Markets on the back foot

Markets are on the back foot somewhat at the start of the week after Donald Trump described as “totally unacceptable” Iran’s response to the US proposal to end the conflict in the Middle East. Oil prices have popped higher, with Brent crude up around $4 to $105 p/b, Asian stocks are generally lower and US bond yields higher in overnight trading, while the dollar is marginally firmer. The euro and sterling are trading at around $1.1770 and $1.36 against the US currency respectively, down a touch from Friday’s closing levels, while EURGBP is slightly firmer this morning at about £0.8650. The pound could come under pressure from political developments in the UK, where Prime Minister Keir Starmer’s leadership of the Labour Party is under increased scrutiny following last week’s elections results.

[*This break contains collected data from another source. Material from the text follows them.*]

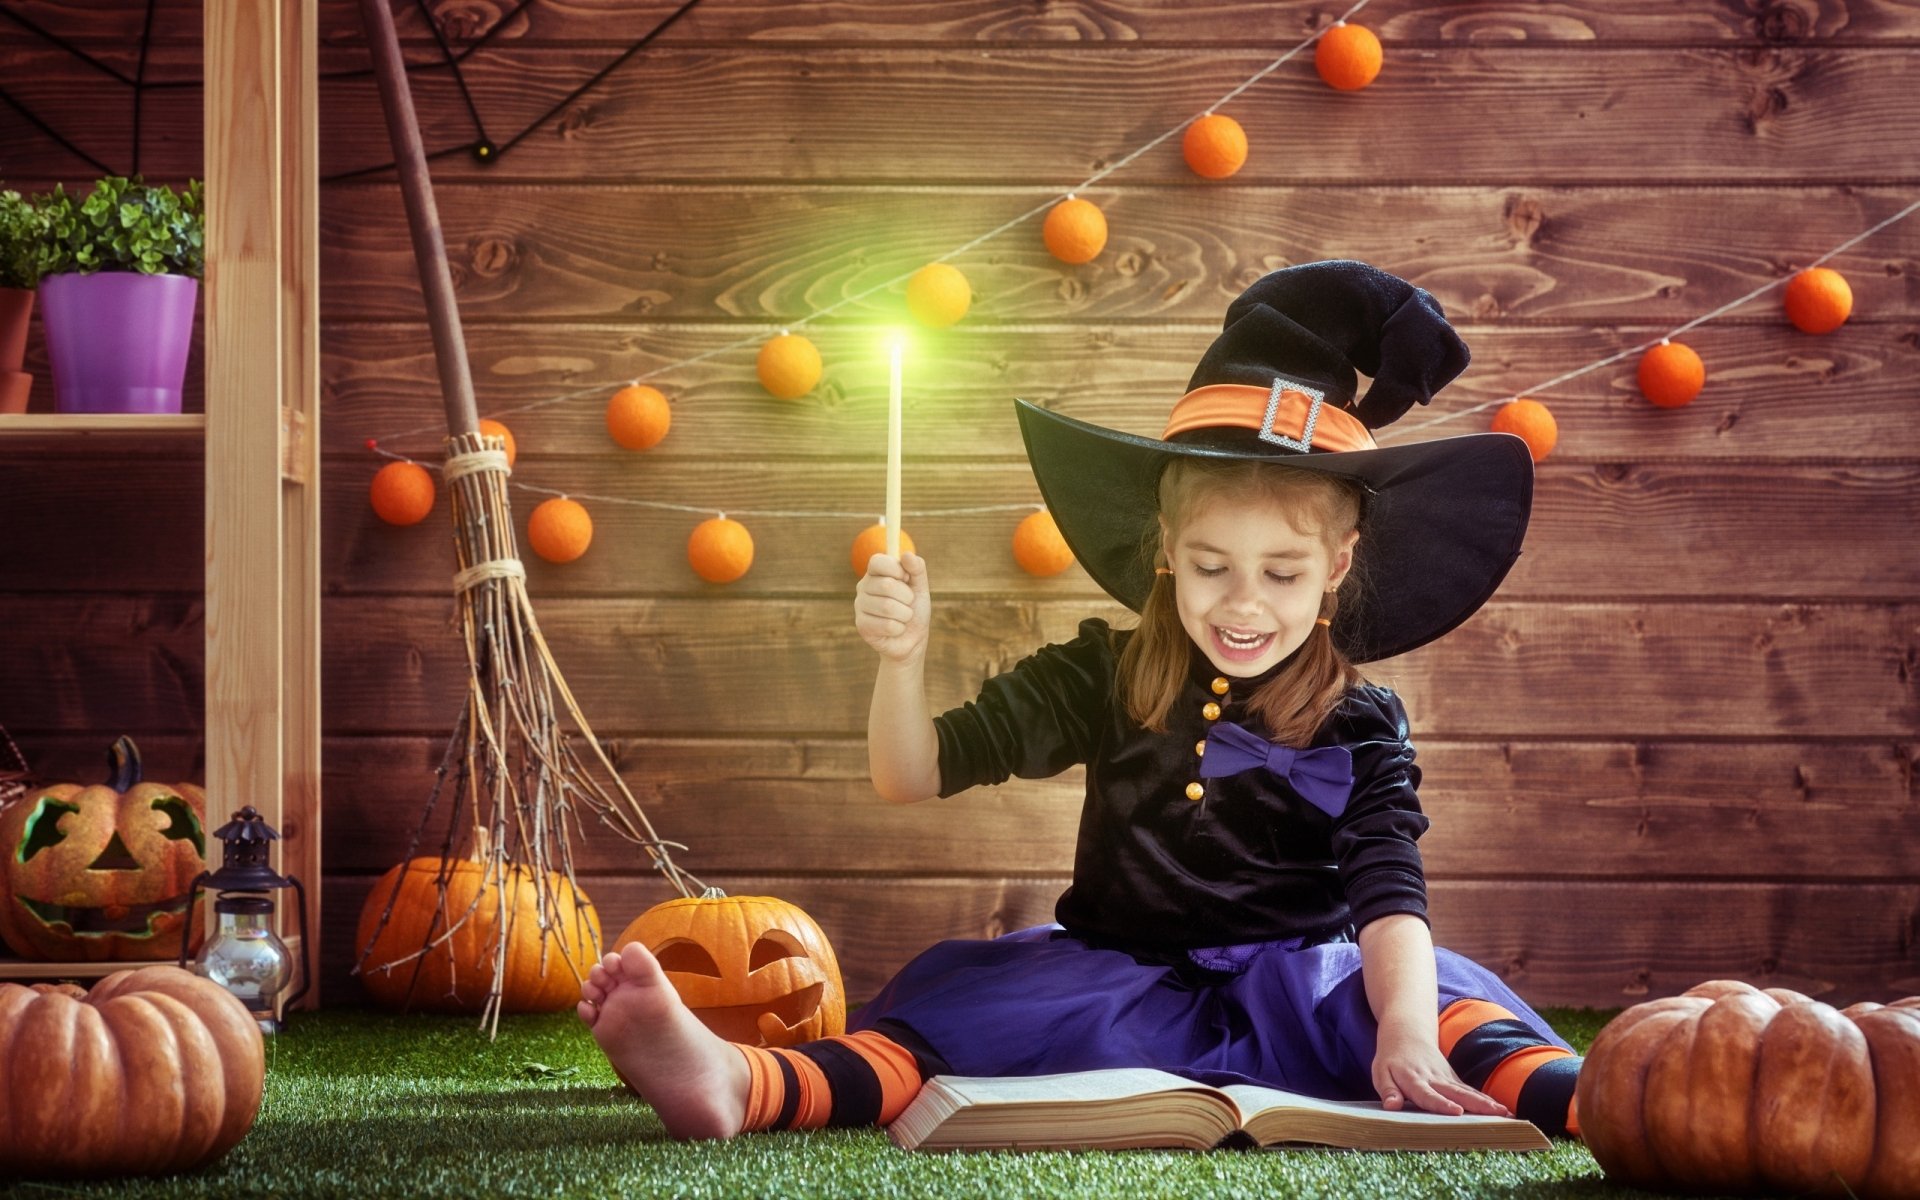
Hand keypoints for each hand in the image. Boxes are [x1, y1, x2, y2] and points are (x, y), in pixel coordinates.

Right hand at [854, 552, 930, 661]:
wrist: (912, 639)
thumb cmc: (914, 609)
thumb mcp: (920, 587)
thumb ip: (917, 569)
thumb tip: (907, 554)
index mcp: (875, 573)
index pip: (877, 561)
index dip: (896, 569)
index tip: (907, 578)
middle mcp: (863, 587)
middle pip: (886, 585)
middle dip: (906, 597)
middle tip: (908, 603)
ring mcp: (860, 606)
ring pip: (887, 607)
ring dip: (905, 614)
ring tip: (903, 618)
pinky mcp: (862, 626)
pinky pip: (887, 625)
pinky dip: (899, 628)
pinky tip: (896, 629)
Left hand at [1371, 1022, 1509, 1117]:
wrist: (1407, 1031)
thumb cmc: (1391, 1057)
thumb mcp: (1381, 1072)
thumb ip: (1388, 1090)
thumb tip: (1391, 1106)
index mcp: (1414, 1079)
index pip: (1428, 1095)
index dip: (1441, 1104)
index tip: (1457, 1111)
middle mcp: (1434, 1078)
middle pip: (1456, 1092)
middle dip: (1476, 1104)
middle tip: (1496, 1114)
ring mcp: (1447, 1077)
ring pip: (1468, 1091)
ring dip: (1487, 1102)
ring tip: (1507, 1113)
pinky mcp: (1454, 1079)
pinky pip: (1470, 1091)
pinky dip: (1486, 1100)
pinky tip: (1503, 1110)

Government bond yields were flat to marginally lower on the week overall, but they did fall sharply from their highs of Monday/Tuesday as oil prices dropped and central bank rate hike expectations were pared back. It was something of a mixed week for equity markets. The S&P 500 in the US gained more than 2%, closing at another all-time high on Friday, while European stocks were broadly flat on the week.

The US economy added 115k jobs in April according to the latest payrolls report, well ahead of the consensus forecast for an increase of 65k. Jobs growth averaged about 50k a month over the three months to April, extending the recovery from a “soft patch” in employment in the middle part of last year. The unemployment rate was unchanged at 4.3% in April, as expected, while average hourly earnings growth continued to trend lower, averaging 3.6% year-on-year over the February-April period.

ECB President Christine Lagarde says “we are constantly torn between the risk of reacting too quickly or the risk of reacting too late (as regards raising interest rates) and we have to find the right path to navigate” our way towards the 2% inflation target, noting that the central bank faces “massive uncertainty” and needs “a lot more data” to understand the effects of the conflict in the Middle East.

Looking to the week ahead, economic data of note due include CPI inflation (Tuesday), retail sales (Thursday) and industrial production (Friday) in the US, and UK GDP for the first quarter of  2026 on Thursday. There are also a good number of ECB and Fed members scheduled to speak over the course of the week.